There have been times in life when I have been faced with waiting times that were out of my control.
You know, exam results, possibility to travel during a pandemic, pending payments that exceeded cut offs from freelance clients that promised to pay within 30 days and never did.
As frustrating as those were, I worked hard to find loopholes and ways to speed up the process like driving from Milan all the way down to Palermo to escape a summer of mosquitos and humidity, or sending a gazillion (threatening) emails to the accounting department of those companies until they paid me.
As abstract as some of these moments can be, I always find a way to make it happen.
After all, those are instances that are fairly easy to circumnavigate, the secret is to strategize and follow up when possible.
However, there are times when implications are so out of your control that no matter how big of an effort you put into something, the only way to survive the excruciating wait is to be hopeful.
For example, when you are dealing emotionally with another person who has different plans than you, or waiting to heal from a broken bone.
As crazy as what I am about to say sounds, injuries are a great opportunity to practice patience and faith because despite being able to manipulate the recovery time by introducing the best possible physiotherapy into your regime and routine, time is the only element able to dictate when the tissue will have fully regenerated.
The hiatus may feel never-ending to professional athletes —or even amateur ones— who dedicate their lives to the sport, but it’s necessary for their well-being.
If you are able to grip your passion and allow faith to drive you, things will fall right back into place in what will feel like a heart beat.

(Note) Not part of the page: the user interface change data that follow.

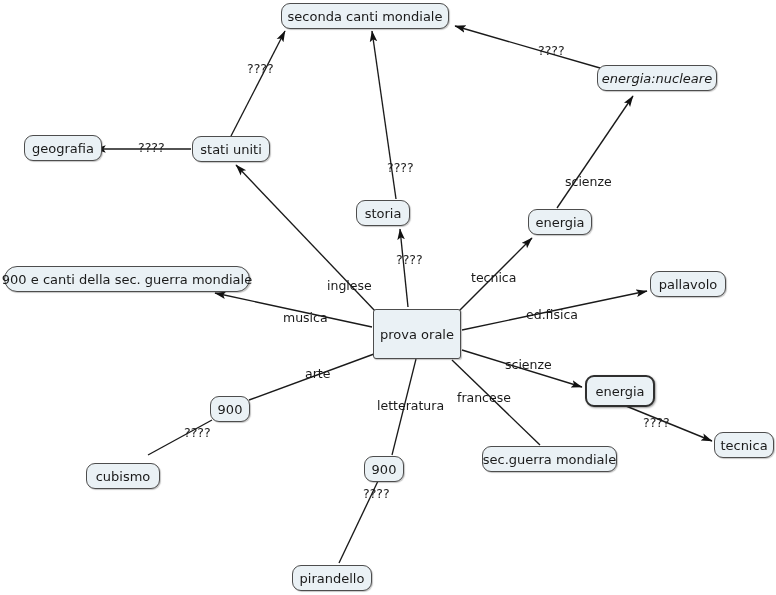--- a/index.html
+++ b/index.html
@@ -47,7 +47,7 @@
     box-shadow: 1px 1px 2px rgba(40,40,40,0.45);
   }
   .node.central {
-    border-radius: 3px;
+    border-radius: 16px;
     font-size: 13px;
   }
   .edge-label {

But what about when you keep trying something and you continuously fail? How many tries are too many tries? How long of a wait is sane? Does thinking about giving up make you less of a success story?
When does having faith in x result become poisonous and a roadblock to something bigger and better?
Do good things really come to those who wait, or do they happen to those who go get them?
Finally, two hours after my anxiety-induced psychosis, I fell back asleep but when I woke up those questions were still haunting me. Actually, even more dilemmas popped up in my mind.
Are these existential quests the reason why so many people fall trap to cults? Blindly believe in religion? Attribute bad happenings to a higher power?
Honestly, I have no idea. But maybe I should meditate more.
I agree, Naomi regarding this: "As crazy as what I am about to say sounds, injuries are a great opportunity to practice patience and faith." Even just like, when the bad shit happens and we have to pause and our faith is tested. Helps to really add perspective. Thanks for this!
I feel like the last two and a half years have been the biggest test of patience, endurance and resilience I've ever faced in my life. There was no outcome I was expecting or hoping for, rather it was a case of longing for the status quo to change. I'm not sure if continuously trying and failing without changing something is a recipe for madness, but it seems like it could lead to despair that is hard to come out of. On the other hand, giving up if attempts aren't working isn't failing - it's recognizing that the conditions aren't right and something has to change, or give, in order for you to get what it is you want. As someone who also grew up in a religion that I no longer practice, blind faith is something I just cannot subscribe to and yet, its shadow lingers everywhere. I do believe that there are forces at work and that the universe sometimes aligns itself in a way that is so perfect and ridiculous, there can't be any other explanation. But I also believe in hard work paying off - it just might not be the way you want it to pay off, but it does happen.